When I returned from Colorado a few weeks ago, I had every intention to work on my newest novel, Chivalrous. This is one I needed to plot in advance for the publisher, but I had my first solid creative burst before my trip and the novel was well under way. However, when I returned, I could just tell. It didn’t want to come. My subconscious was trying to unravel things. I didn’t feel any leading from the Holy Spirit to write. And so I didn’t.
Instead, I did what I felt prompted to do. I worked on me. On the trip, God had been dealing with my heart, and I wanted to continue that work. Over the next few weeks, I read a lot of nonfiction books about the spirit, personality, and the true self. During that time, a few ideas welled up from my subconscious about places in the book where I needed to tweak the plot to be truer to the heroine’s character. Then finally, while reading Desire: The Journey We Must Take to Find the Life God Offers, bells went off in my head. There was a lesson in that book that my heroine desperately needed to learn. Problem was, I needed to learn it too. And Gwendolyn couldn’t learn it until I did first.
What if I had rushed the process? What if I hadn’t waited for my subconscious to untangle things? What if I had pushed ahead of the prompting of the Holy Spirit? I still would have written a good book, but it would have been missing something. It wouldn’t have been all God intended it to be.
I desire to write hand in hand with God in a creative partnership. (He’s so much smarter and more creative than me.) I can’t do that by rushing through a novel. In the end, being a “subconscious writer” isn’t the goal.

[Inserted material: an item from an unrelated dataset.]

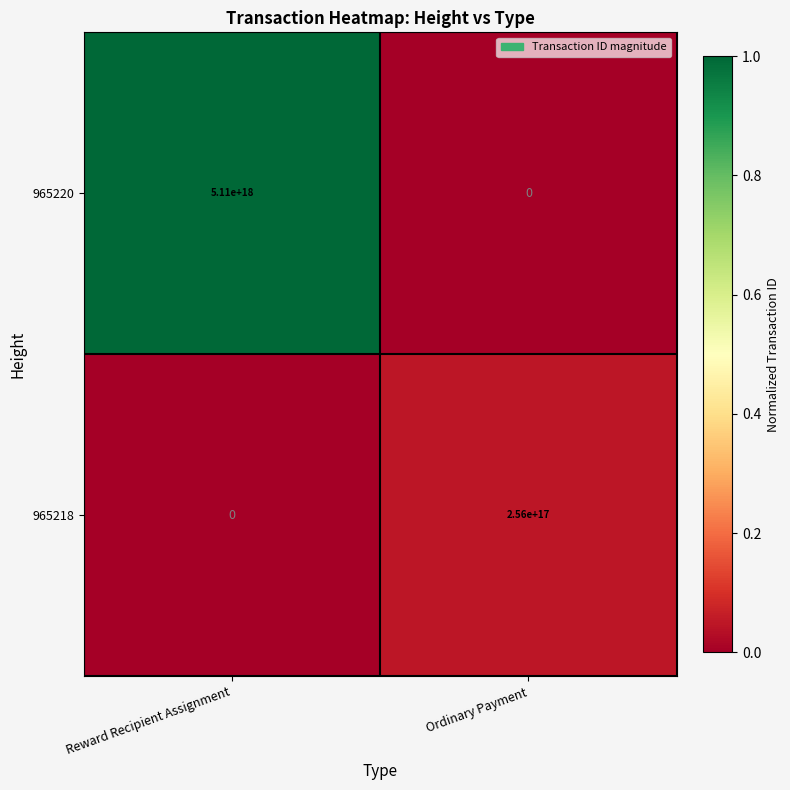

At Reward Recipient Assignment, list the series in order from largest to smallest.

965220, 965218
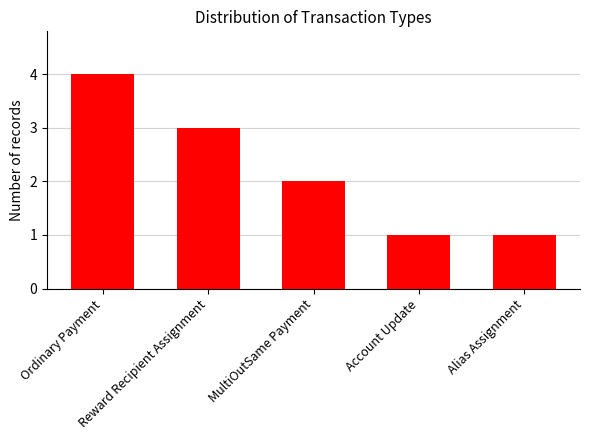

What is the greatest value displayed?

4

It’s just the process. The ultimate goal, whether pantser or plotter, is to be led by the Holy Spirit and allow him to flow through every word we put on the page. This is how to write with a godly passion that will cause our readers to fall in love with our stories and transform them from the inside out.
Readers, have you thought about how authors write? Would you rather read a story that is planned or that develops naturally? One written out of practicality or passion? Writers, what is your process like?